● **Task description**
Lines of the data that contain the word "EDUCACIÓN" are the ones to copy.

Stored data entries
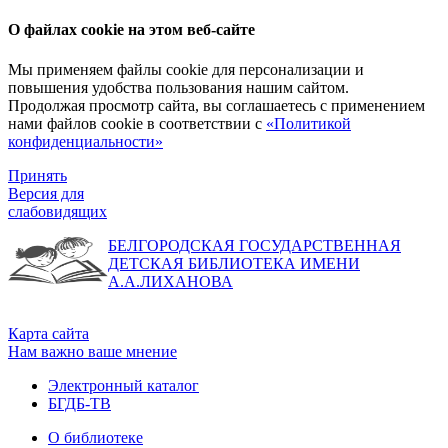
О файлах cookie на этом веб-сайте
Мы применяем файлы cookie для персонализации и
повышения удобства пользования нашим сайтом.
Продолжая просмотр сайта, вы соглашаетесь с применением
нами файлов cookie в соответствии с
«Политикой
конфиденциальности»
Принять
Версия для
слабовидящих
БЕЛГОРОДСКАЯ ГОСУДАРСТВЕННАЯ
ДЕТСКАЯ БИБЛИОТЕКА ИМЕНИ
А.А.ЛИХАНОВА
Карта сайта
Нам важно ваше мнение
Электронный каталог
БГДБ-ТВ
О библиотеке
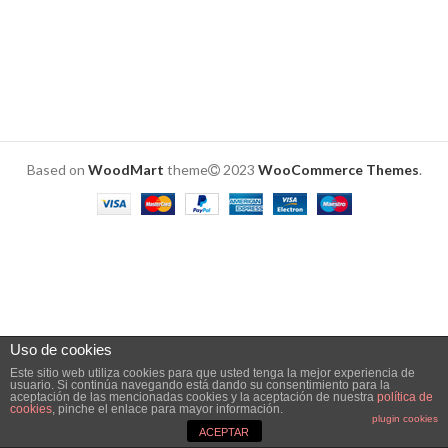
Based on
WoodMart
theme
2023
WooCommerce Themes
.
Uso de cookies
Este sitio web utiliza cookies para que usted tenga la mejor experiencia de
usuario. Si continúa navegando está dando su consentimiento para la
aceptación de las mencionadas cookies y la aceptación de nuestra
política de
0
cookies
, pinche el enlace para mayor información.
plugin cookies
ACEPTAR
Shop
Filters
Wishlist
Cart
My account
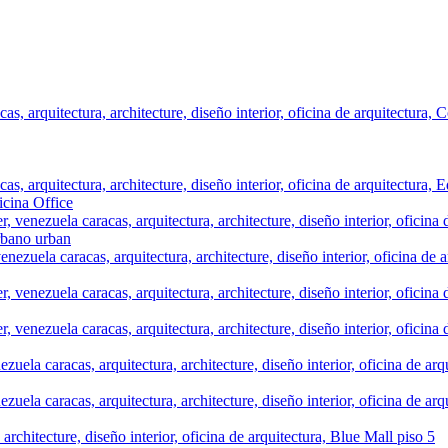
icina
Office
bano
urban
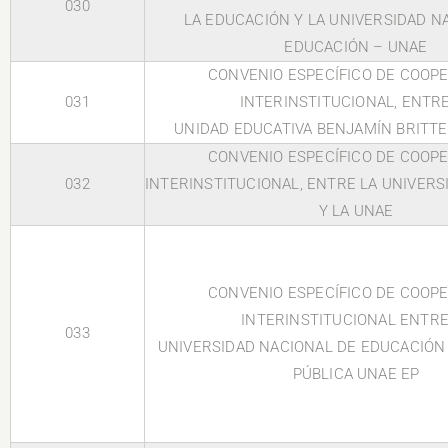
030
LA EDUCACIÓN Y LA UNIVERSIDAD N
EDUCACIÓN – UNAE
CONVENIO ESPECÍFICO DE COOP
031
INTERINSTITUCIONAL, ENTRE
UNIDAD EDUCATIVA BENJAMÍN BRITTE
CONVENIO ESPECÍFICO DE COOP
032
INTERINSTITUCIONAL, ENTRE LA UNIVER
Y LA UNAE
CONVENIO ESPECÍFICO DE COOP
INTERINSTITUCIONAL ENTRE
033
UNIVERSIDAD NACIONAL DE EDUCACIÓN
PÚBLICA UNAE EP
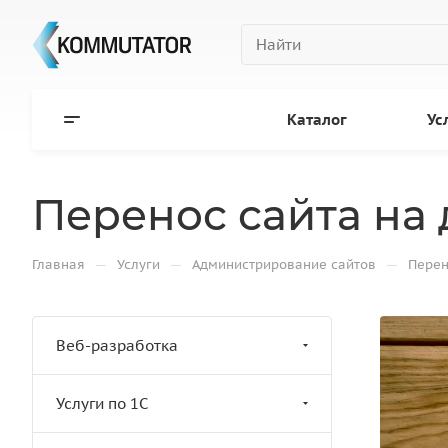
Каталог
Ус
Перенос сайта на
—
—
—
Главная
Услуги
Администрирование сайтов
Перен
Веб-разработка
Услуги по 1С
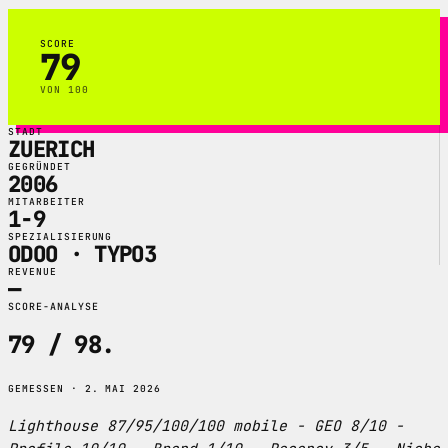
SCORE
79
VON 100
STADT
ZUERICH
GEGRÜNDET
2006
MITARBEITER
1-9
SPEZIALISIERUNG
ODOO · TYPO3
REVENUE
—
SCORE-ANALYSE
79 / 98
.
GEMESSEN · 2. MAI 2026
Lighthouse 87/95/100/100 mobile - GEO 8/10 -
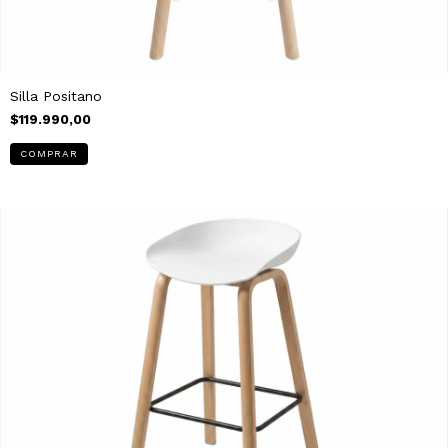
Silla Positano
$119.990,00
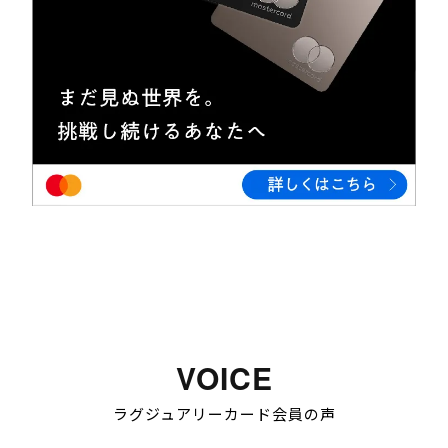
VOICE
ラグジュアリーカード会員の声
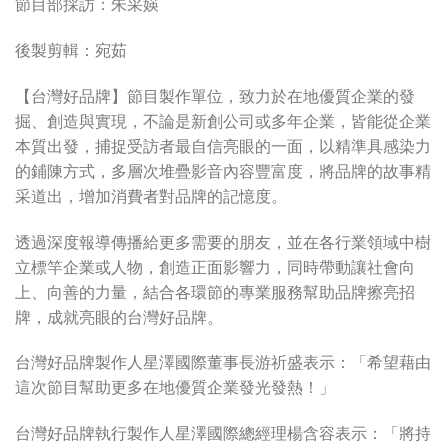
節目部採訪：朱采媖
後製剪輯：宛茹
【台灣好品牌】節目製作單位，致力於在地優質企業的發
掘、創造與實現，不論是新創公司或多年企業，皆能從企業
本質出發，捕捉受訪者最自信亮眼的一面，以精準具感染力
的鋪陳方式，多層次堆疊影音內容豐富度，將品牌的故事精
采道出，增加消費者對品牌的記憶度。
透過深度報導傳播給更多需要的朋友，並在各行業領域中樹
立標竿企業或人物，創造正面影響力，同時帶動讓社會向
上、向善的力量，結合各環節的專業服務幫助品牌擦亮招
牌，成就亮眼的台灣好品牌。
台灣好品牌製作人星澤國際董事長游祈盛表示：「希望藉由
這次節目幫助更多在地優質企業發光發熱！」
台灣好品牌執行製作人星澤國際總經理楊含容表示：「將持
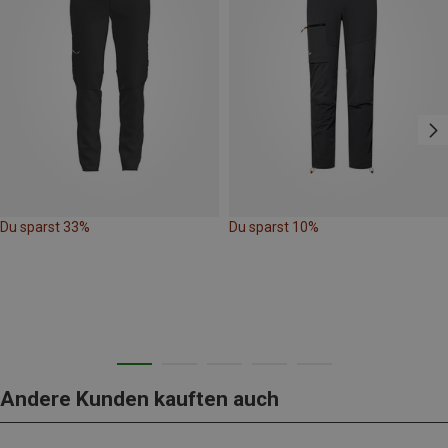
Du sparst 33%
Du sparst 10%
Andere Kunden kauften auch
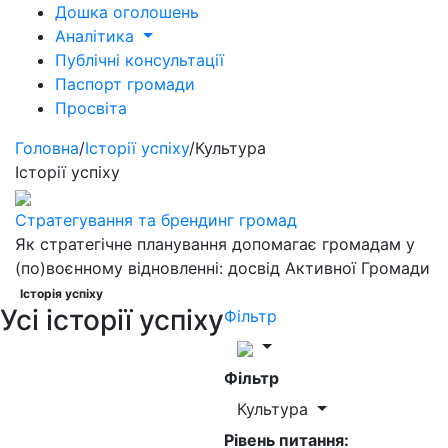
Дошка оголошень
Аналітика
Публічні консультації
Паспорт громади
Просвіта
Головна
/
Історії успіху
/
Культура
Історії успіху
Стратегування та брендинг громад
Як стратегічне планування допомагає громадам у
(по)воєнному відновленні: досвід Активної Громади
Історія успіху
Усі історії успіху
Фільтр
Фільтр
Культура
Рівень питання:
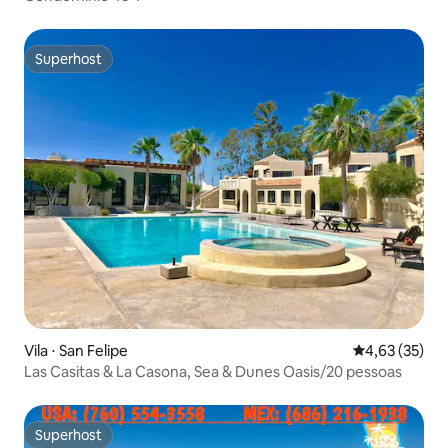
Superhost
Superhost
Vila ⋅ San Felipe
4,63 de uma a
4,63 (35)
Las Casitas & La Casona, Sea & Dunes Oasis/20 pessoas
Superhost
Superhost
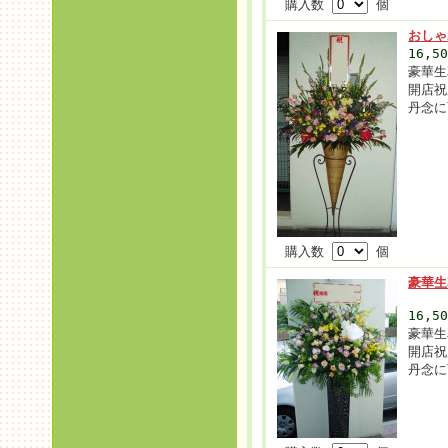
購入数
個
おしゃ
16,5
豪華生
開店祝
丹念に
購入数
個
豪華生
16,5
豪華生
開店祝
丹念に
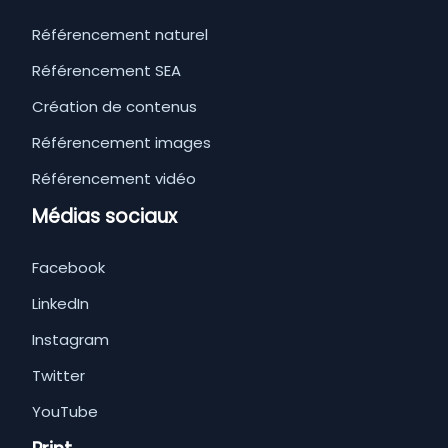
Référencement naturel
Référencement SEA
Création de contenus
Référencement images
Référencement vidéo
Médias sociaux
Facebook
LinkedIn
Instagram
Twitter
YouTube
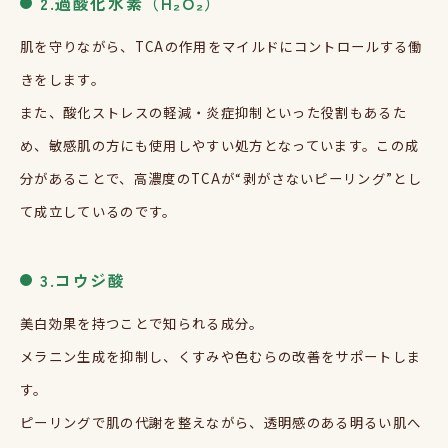
2.
過酸化水素（
H₂O₂
）
肌を守りながら、
TCA
の作用をマイルドにコントロールする働
きをします。
また、酸化ストレスの軽減・炎症抑制といった役割もあるた
め、敏感肌の方にも使用しやすい処方となっています。この成
分があることで、高濃度の
TCA
が
“
剥がさないピーリング
”
とし
て成立しているのです。
3.
コウジ酸
美白効果を持つことで知られる成分。
メラニン生成を抑制し、くすみや色むらの改善をサポートしま
す。
ピーリングで肌の代謝を整えながら、透明感のある明るい肌へ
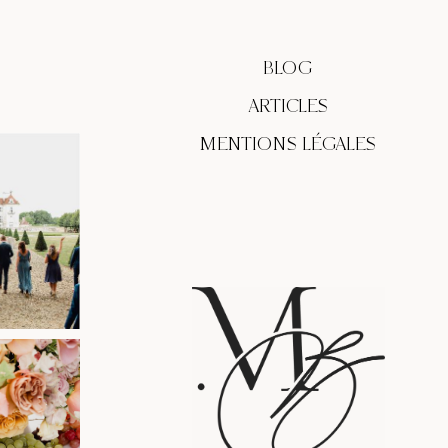
BLOG
ARTICLES
MENTIONS LÉGALES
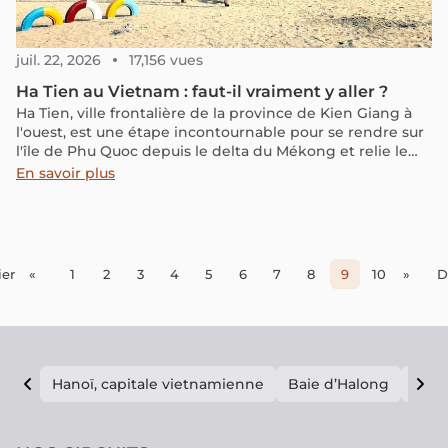
juil. 22, 2026
17,156 vues
Ha Tien au Vietnam : faut-il vraiment y aller ?
Ha Tien, ville frontalière de la province de Kien Giang à
l'ouest, est une étape incontournable pour se rendre sur
l'île de Phu Quoc depuis le delta du Mékong et relie le
Vietnam au Cambodge. Cette ville riche en histoire, en
En savoir plus
culture et en paysages mérite une halte de 1 ou 2 jours.
Consultez notre guide pour découvrir tous les secrets de
cette destination unique !
er
«
1
2
3
4
5
6
7
8
9
10
»
D
Hanoï, capitale vietnamienne
Baie d’Halong
E vi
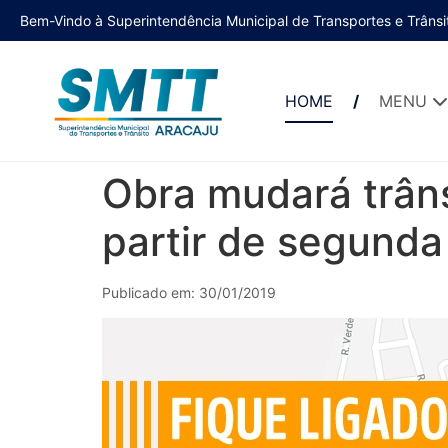
Bem-Vindo à Superintendência Municipal de Transportes e Trânsi
HOME
MENU
Obra mudará trâns
partir de segunda
Publicado em: 30/01/2019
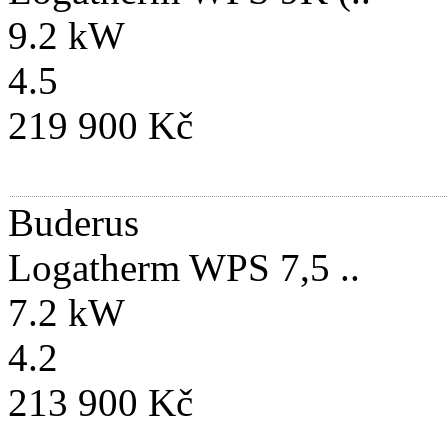
9.2 kW
4.5
219 900 Kč
Buderus
Logatherm WPS 7,5 ..
7.2 kW
4.2
213 900 Kč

● **Solution**
LA EDUCACIÓN Y LA UNIVERSIDAD N
EDUCACIÓN – UNAE
UNIVERSIDAD NACIONAL DE EDUCACIÓN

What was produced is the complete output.